By Chelsea Lecce
It’s that time of year again, when the hallways of our campus are victim to poster pollution, and student drama breezes through.
The Ryerson Students’ Union elections are here, and whether you’re a freshman or a senior, we predict that most of you couldn’t care less.
Student politics are like family relatives that pop up only for the winter holidays. They come around once a year, tell you all the things you want to hear, promise to make an effort to stay in contact and be there for you, give you a spark of hope, and then disappear after opening the gift you got them.
Our presidential candidates continue to make open-ended promises to us each year. Their slates pledge to help with campus costs, bring forth more budgeting and fundraising, plan awesome community events, and ultimately use their voice to make change.
However, we have seen student unions plan a concert, change the dates, and then fail to refund customers in a timely matter. We have seen them use their budgets to fund environmental destruction through printing a nuisance amount of posters. And most notably, we have witnessed the slate members who we voted for to work collectively as a team and help boost our university experience, resign because they themselves were unable to make it through the chaos.
The election polls have been open since yesterday and will be until tomorrow, but how many students know this?
If you are an active Facebook user, then most likely throughout your years here at Ryerson, you have joined one of the graduating class group pages.
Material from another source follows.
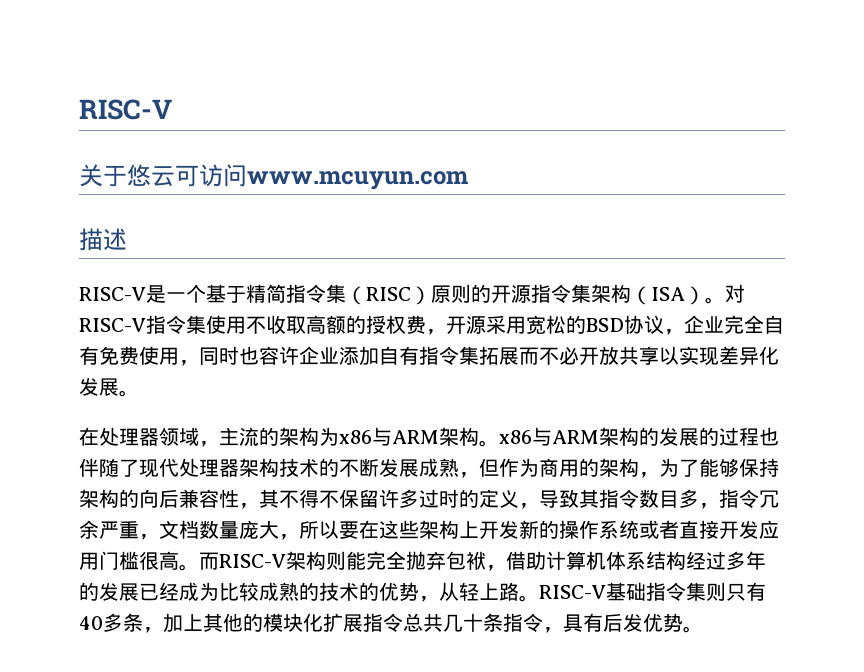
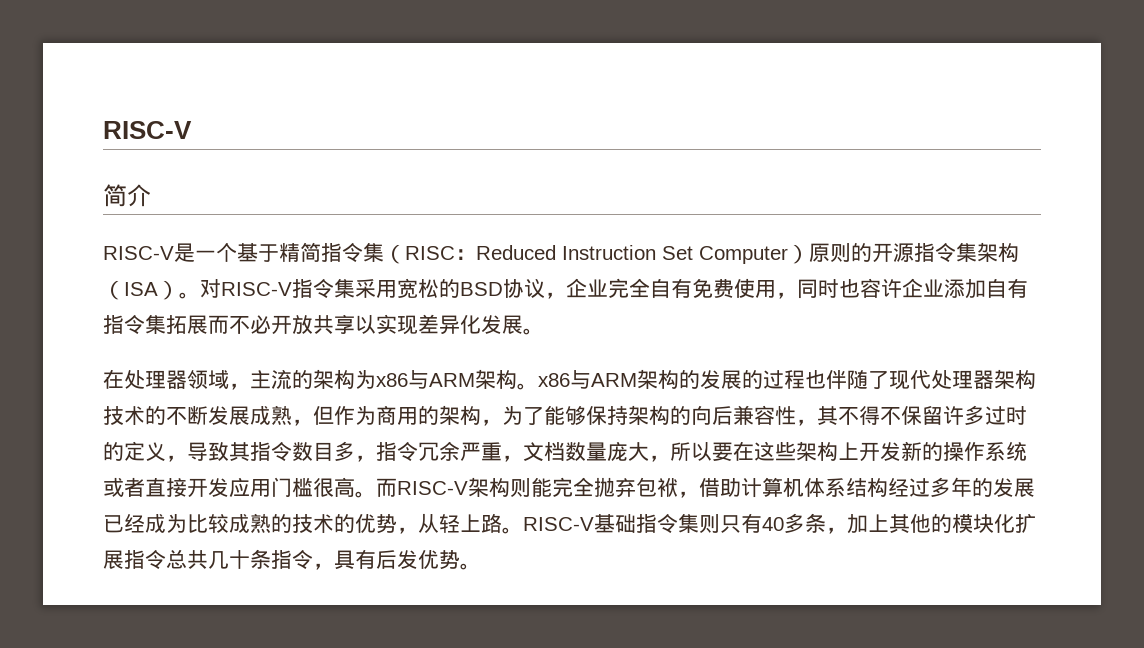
[79,164,468,190] [79,228,127,251] 关于悠云可访问www.mcuyun.com // 描述 -> [103,184,151,207] 简介
(411, 294) none -> [455,245,788,264] ：Reduced Instruction Set Computer
[206,315,486,335] 使用不收取高额的授权费，开源 -> (355, 288) none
On these pages, students from specific graduating years or programs have access to posting questions and information. Some of these pages have up to 13,000 members.
In the past, all of these individual group pages were monitored by students of that graduating year. Now, the newest group, Accepted – Ryerson University Class of 2021, is administered by a social media specialist in the admissions and recruitment department.
The administrator of the group has posted a reminder that no students or members of the group can openly discuss anything relating to the Ryerson Students’ Union elections. How are any of the first-year students going to get any sense of the slates, problems from the past, or any voting information if they are not able to discuss it with their new peers?
Whether it be school, municipal, or any other level of government, politics will always be one of those topics that boosts voices and opinions. Students should not be discouraged from voicing their concerns about our university’s political system, or restricted from informative resources.
The 2016-17 school year elections saw only 20 per cent of our total student body come out to vote. With numbers that low, campaigns are winning with no real indication that our school fully supports them. Do students know enough to be able to take a stance and vote?
Ryerson University is an institution that should be fostering students from all programs to build a unified community that is aware of all that is happening, and able to contribute or speak up. If we have the right to vote, we should have the right to all the resources to help us vote.